JpqlTestで操作できるエンティティ(ドメインモデル)

解説を読む前に、解説で例示などに使うエンティティについて理解しておきましょう。

ブログでの連載記事、「わかりやすいJPA」では、クエリを実行して動作を確認するためのツールとして、書籍『Pro JPA2(Expert’s Voice in Java) 』(Mike Keith , Merrick Schincariol,  Apress社, 2013)のサポートサイトにあるツールとデータベースを利用します。使用するエンティティのセット(ドメインモデルといいます)は、Employeeエンティティを中心に5つあります。次の図を見て、関係を把握しください。

domain model

Employeeエンティティ

中心になるエンティティで、id, name(氏名), salary(給与), date(入社期日) などの基本項目に加えて、address(住所記録)、phones(所有するすべての電話)、department(部署)、maneger(直属の上司)、direct(統括するすべての部下)、project(所属するプロジェクトチーム)などがあります。

その他のエンティティ

Employeeのメンバを順に見ていけば、すぐに関係が理解できます。

まず、addressはAddressエンティティを参照する一方向のOne-To-Oneの関係です。一方向であることを示すために、矢印は片側にだけ付けています。これ以外のオブジェクトメンバは全て双方向です。

phoneは所有する電話のリストで、複数の電話番号をもっているため、PhoneエンティティのemployeesとOne-To-Manyの関係です。

departmentは所属部署です。同じ部署には複数の社員が所属するので、DepartmentエンティティのemployeesとMany-To-Oneの関係です。

managerは直属の上司を表します。ManegerがEmployee型であることに注意してください。一人のmanagerに複数の部下がいるので、EmployeeエンティティのdirectとMany-To-Oneの関係です。

directは直属の部下を表しています。同じEmployeeエンティティのmanagerとOne-To-Manyの関係になります。このように、Employeeエンティティの中に、Employee型にもとづく関係があっても何ら問題ありません。

最後に、projectは所属するプロジェクトチームを表します。一人の社員が複数のプロジェクトに所属する一方、ひとつのプロジェクトには複数の社員が所属するので、これはProjectエンティティのemployeesとMany-To-Manyの関係です。

※データベースには、この他ProjectのサブクラスであるDesigenProjectエンティティとQualithProjectエンティティが含まれています。

クエリを実行して試せるJpqlTest

書籍『Pro JPA2(Expert’s Voice in Java) 』(Mike Keith , Merrick Schincariol,  Apress社, 2013)のサポートサイトにあるツールを、クエリを実行して動作を確認するために使用します。
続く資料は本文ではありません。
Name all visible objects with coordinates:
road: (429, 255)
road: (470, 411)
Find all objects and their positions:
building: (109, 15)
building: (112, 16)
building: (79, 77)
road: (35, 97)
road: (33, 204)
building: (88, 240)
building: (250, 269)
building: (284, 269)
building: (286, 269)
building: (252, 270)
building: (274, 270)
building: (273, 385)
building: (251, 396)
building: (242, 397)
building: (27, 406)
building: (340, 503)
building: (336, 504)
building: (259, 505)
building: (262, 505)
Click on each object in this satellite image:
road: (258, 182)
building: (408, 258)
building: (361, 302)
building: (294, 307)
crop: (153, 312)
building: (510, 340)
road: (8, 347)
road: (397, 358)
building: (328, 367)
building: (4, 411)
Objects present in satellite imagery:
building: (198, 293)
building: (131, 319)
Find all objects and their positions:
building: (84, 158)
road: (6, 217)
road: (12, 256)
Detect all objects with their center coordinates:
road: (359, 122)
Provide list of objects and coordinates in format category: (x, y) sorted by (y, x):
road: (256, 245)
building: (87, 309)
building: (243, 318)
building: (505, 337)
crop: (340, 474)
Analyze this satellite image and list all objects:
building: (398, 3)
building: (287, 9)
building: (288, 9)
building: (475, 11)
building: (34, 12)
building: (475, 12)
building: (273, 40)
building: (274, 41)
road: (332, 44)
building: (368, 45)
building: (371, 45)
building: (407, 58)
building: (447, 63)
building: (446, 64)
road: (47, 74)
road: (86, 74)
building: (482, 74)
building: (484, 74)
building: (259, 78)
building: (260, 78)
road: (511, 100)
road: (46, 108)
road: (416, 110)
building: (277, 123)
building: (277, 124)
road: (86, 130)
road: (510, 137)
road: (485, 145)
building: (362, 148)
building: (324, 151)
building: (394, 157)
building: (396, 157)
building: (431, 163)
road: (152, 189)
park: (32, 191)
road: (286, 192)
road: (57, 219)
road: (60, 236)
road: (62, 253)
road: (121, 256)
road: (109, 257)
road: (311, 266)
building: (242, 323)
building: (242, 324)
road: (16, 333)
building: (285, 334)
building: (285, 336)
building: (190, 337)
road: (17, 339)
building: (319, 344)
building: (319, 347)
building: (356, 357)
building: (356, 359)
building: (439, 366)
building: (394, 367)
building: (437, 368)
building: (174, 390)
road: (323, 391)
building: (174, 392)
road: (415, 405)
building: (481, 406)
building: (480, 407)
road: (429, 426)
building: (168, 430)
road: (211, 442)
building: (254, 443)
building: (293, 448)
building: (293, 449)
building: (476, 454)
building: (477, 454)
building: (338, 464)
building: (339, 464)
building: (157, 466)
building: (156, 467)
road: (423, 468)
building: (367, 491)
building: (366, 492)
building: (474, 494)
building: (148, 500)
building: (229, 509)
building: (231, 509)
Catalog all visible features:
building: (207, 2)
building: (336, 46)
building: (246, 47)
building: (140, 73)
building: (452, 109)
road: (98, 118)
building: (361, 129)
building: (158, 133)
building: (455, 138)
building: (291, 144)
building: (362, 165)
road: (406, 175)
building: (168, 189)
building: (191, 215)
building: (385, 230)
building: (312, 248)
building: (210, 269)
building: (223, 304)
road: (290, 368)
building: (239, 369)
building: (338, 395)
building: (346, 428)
原本はサーブレットでしたが、簡単に実行できるようにJSFアプリケーションに直し、NetBeans用のプロジェクトファイルにしました。また、CSSを追加して、結果リストが見やすくなるようにしました。

解説を読む前に、ダウンロードして手元で実行できるようにしておいてください。次のリンクからプロジェクトファイルをダウンロードできます。

ただし、プロジェクトを実行する前に以下の手順を実行してください。

(手順1)プロジェクトを実行する前に、データベースを作成する

  1. ダウンロードしたJpqlTest.zipを適切な場所に解凍する。内容はJpqlTextプロジェクトとdb.sqlです。
  2. NetBeansを起動し、サービスタブを開く
  3. 普段使っているデータベース接続をマウスの右ボタンでクリックし、[コマンドの実行]を選ぶ
  4. エディタがコマンド画面になるので、db.sqlファイルの内容をここにペーストする
    (あるいは、エクスプローラーからファイルアイコンをドラッグ・ドロップしてもよい)
  5. コマンド画面の上部にある[履歴 接続]のドロップダウンボックスをクリックし、データベース接続を選ぶ。3.でクリックした普段使っているデータベース接続を選択するとよい。
  6. [SQLの実行]ボタンを押す

(手順2)永続性ユニットを作成する

  1. JpqlTestプロジェクトを右クリックし、[新規]⇒[その他]と選択する
  2. 新規ファイルダイアログの左欄で[持続性]、右欄で[持続性ユニット]を選択して、[次へ]を押す
  3. [New持続性ユニット]で、[データソース]欄に適切なデータソースを指定して[終了]を押す。データソースは、db.sqlでテーブルとデータを作成したデータベースに関連づけられているものを選択する。